Sebenarnya bukan seberapa besar atau kecil nominalnya, namun keresahan saya terletak pada tidak adanya penjelasan dari pihak petugas SPBU, apakah uang itu akan di donasikan atau akan dikemanakan? Hal ini menurut saya bisa menjadi benih-benih korupsi, dengan pembiasannya tidak ada kejelasan, baik hanya 100 rupiah pun, bagi saya itu adalah pembiasaan yang tidak baik.
Mungkin iya, ini tidak bisa dikategorikan sebagai sebuah tindakan korupsi, tetapi jika kita merujuk pada pengertian korupsi menurut Henry Cambell Black dalam Black’s Law Dictionary yang menjabarkan bahwa korupsi adalah perbuatan yang dilakukan dengan maksud memberikan beberapa keuntungan yang bertentangan dengan hak orang lain.
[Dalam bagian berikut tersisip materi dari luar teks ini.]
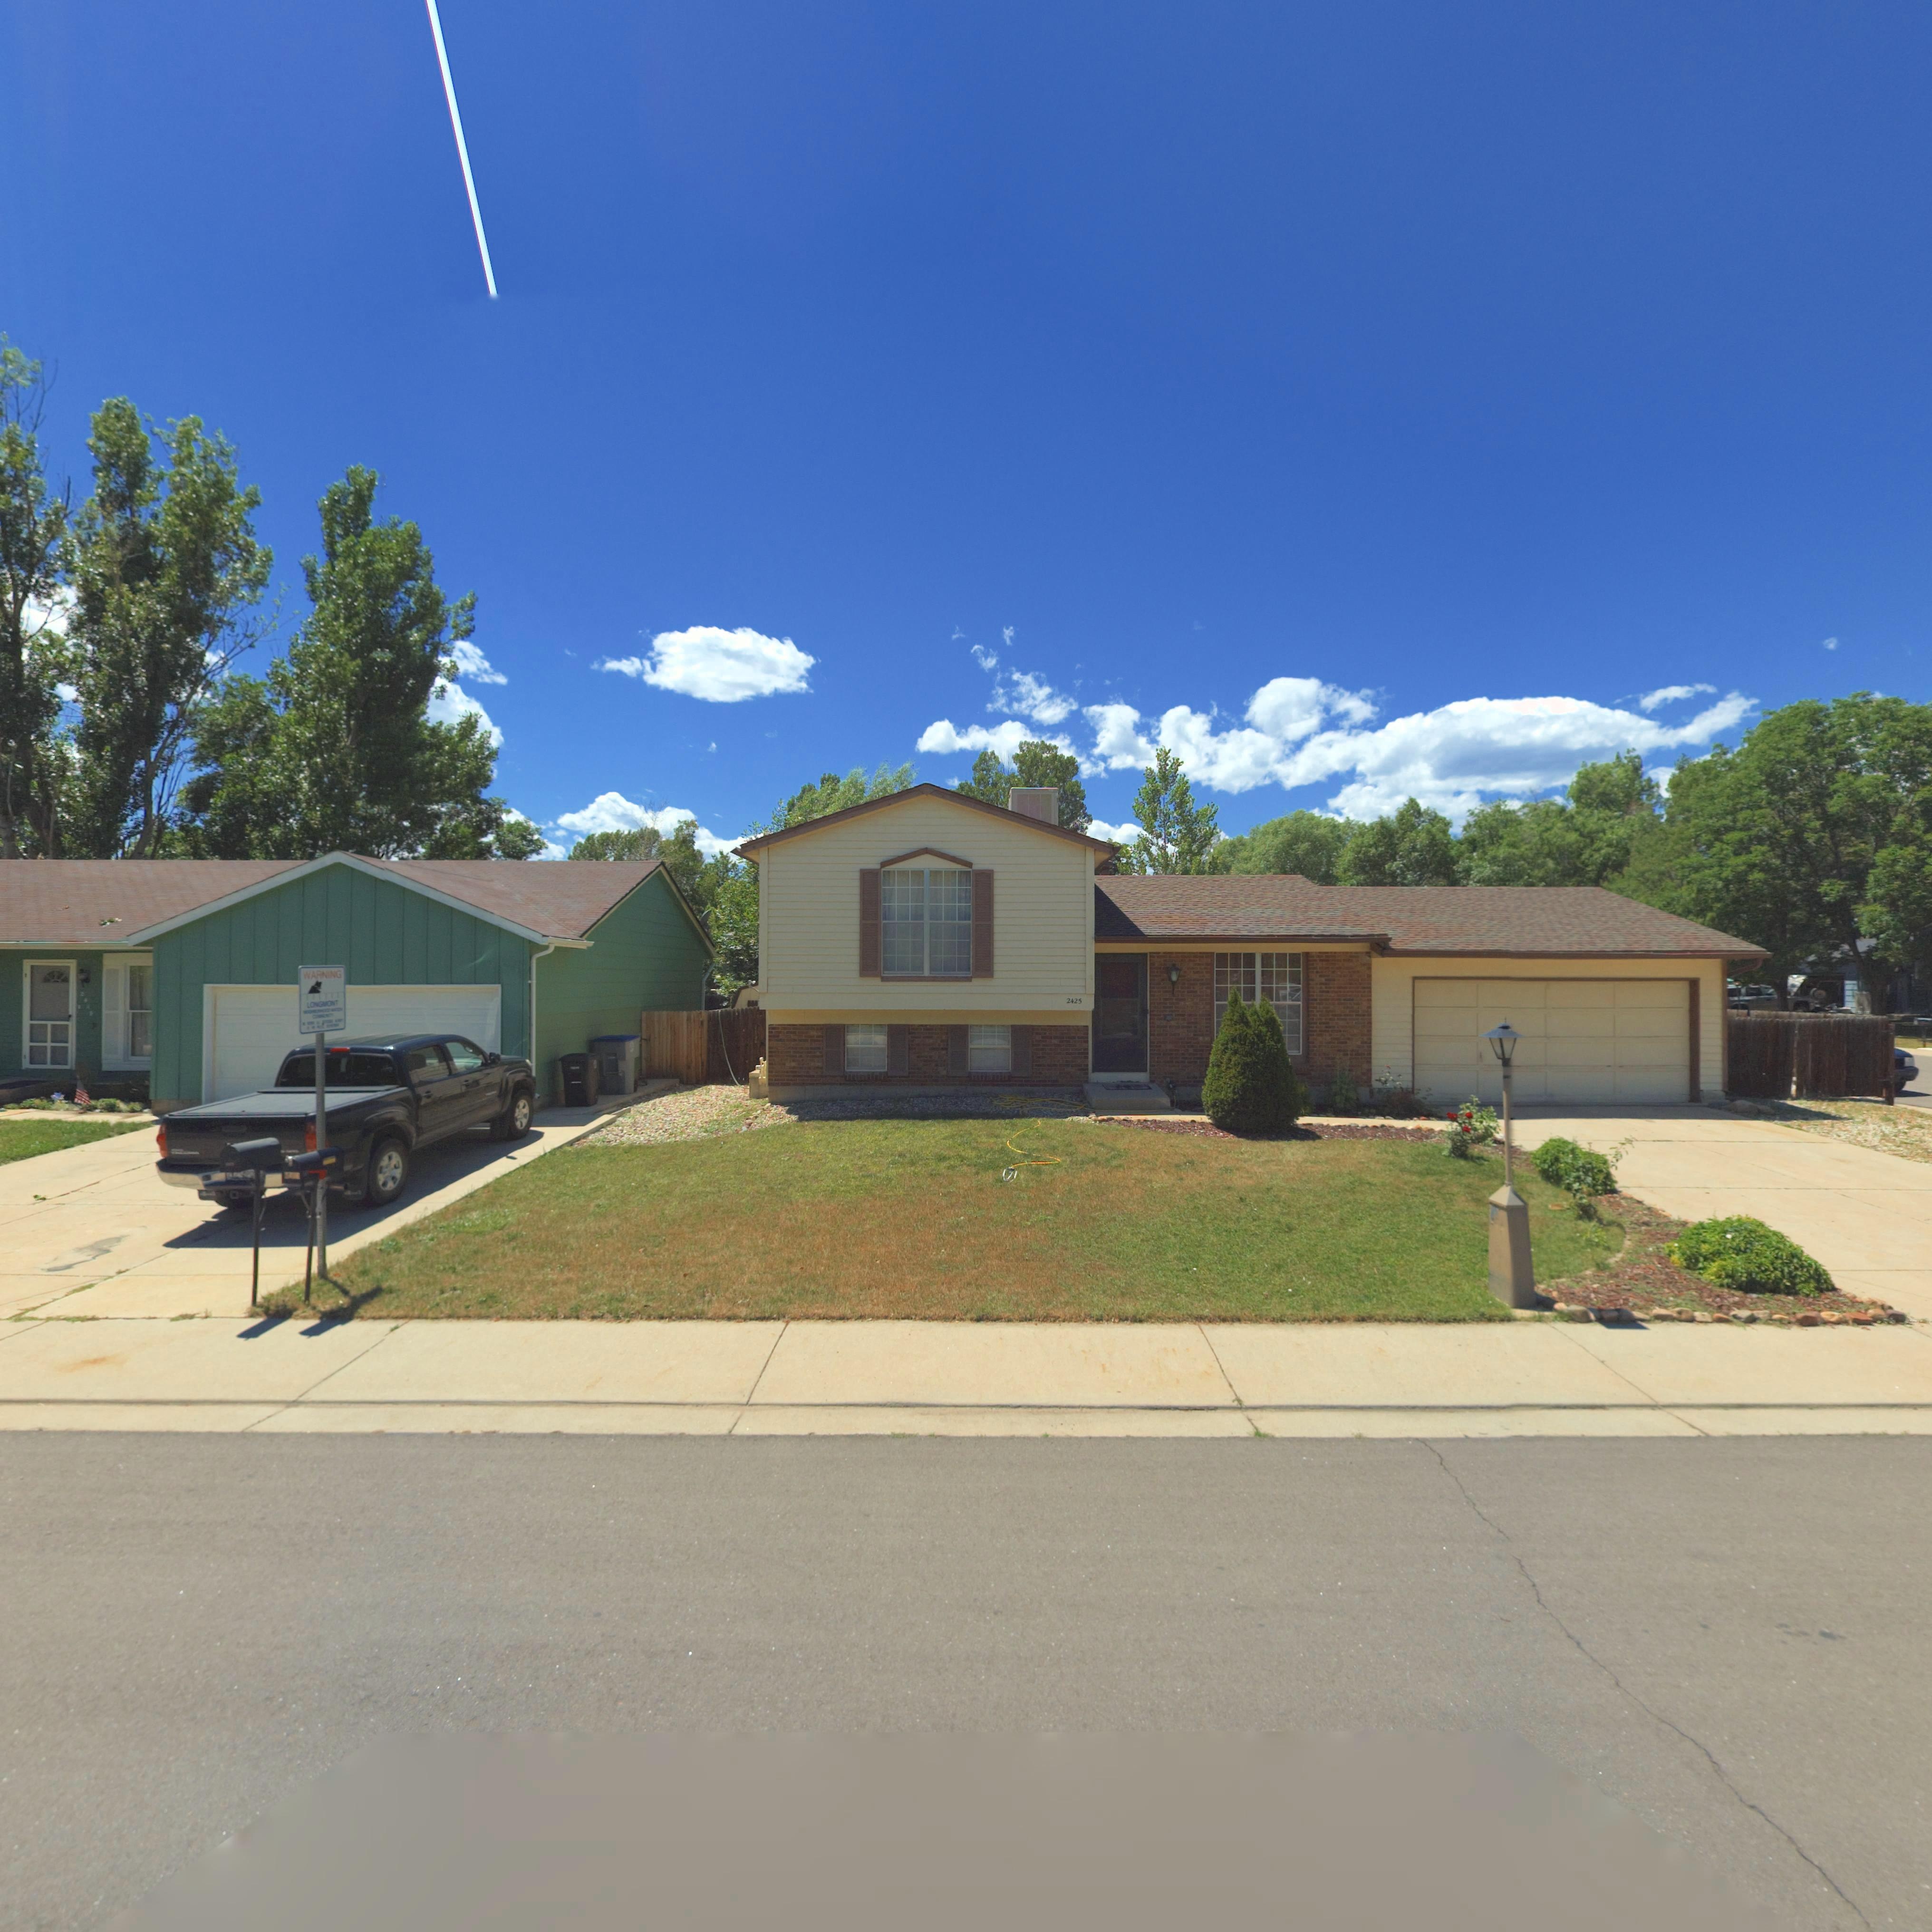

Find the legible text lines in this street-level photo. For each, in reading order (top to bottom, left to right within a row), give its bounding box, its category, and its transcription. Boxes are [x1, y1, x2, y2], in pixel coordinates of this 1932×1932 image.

Dari pengertian tersebut kita bisa mengambil benang merah bahwasanya kita tidak pernah tau apakah uang 700 rupiah/pelanggan ini dijadikan sebagai upaya untuk mengambil keuntungan atau maksud lainnya. Sederhananya, uang itu masih hak kita, meski hanya 700 rupiah, itu tetap milik kita, artinya petugas SPBU tetap belum berhak membulatkan uang tersebut tanpa izin.
Memang benar, dalam kaidah matematika jika angka bisa di bulatkan dengan catatan jika lebih dari 5, maka bisa dinaikkan, tetapi jika kurang dari 5 bisa diturunkan. Tetapi apakah kaidah itu bisa digunakan dalam permasalahan ini? Tentu tidak. Kita sepakat bahwa hal besar dimulai dari sesuatu yang kecil, kita sering memaklumi kalimat “Tidak apa-apa hanya uang segitu”, tapi justru hal-hal semacam itu yang kemudian dijadikan kebiasaan lantas akan membentuk sebuah karakter. Karakter-karakter ini yang kemudian mendarah-daging dan membuat kita terbiasa dengan pejabat yang sering korupsi. Mungkin korupsi bantuan sosial yang sempat memenuhi layar juga berawal dari anggapan “Tidak apa-apa, hanya diambil 10.000/paket”.
Maka, kita seharusnya memulai hal-hal kecil dengan tetap mempertimbangkan kebaikan dan keburukannya, memulai membiasakan diri untuk berhati-hati. Dari keresahan saya terhadap SPBU tersebut mengajarkan saya menjadi pribadi yang ketika diberi amanah, serupiahpun itu adalah milik ummat, maka jangan sampai kita menjadi pribadi yang memanfaatkan peran kita untuk mengambil keuntungan.
Kita, khususnya pemuda, sebagai estafet penerus kepemimpinan selanjutnya, harus membiasakan diri sejak sekarang untuk senantiasa berkomunikasi dan teguh pendirian, tidak membiasakan hal-hal kecil yang ternyata jika itu sering dilakukan malah menjadi karakter buruk dalam diri kita. Benar kata Kasino bahwa negeri ini tidak kekurangan orang pintar, tetapi kekurangan orang jujur. Untuk itu, mulai dari sekarang, kita harus mengawali menjadi pribadi yang jujur. Apalagi sebagai seorang pemimpin, Shidiq adalah termasuk salah satu sifat yang harus dimiliki oleh pemimpin.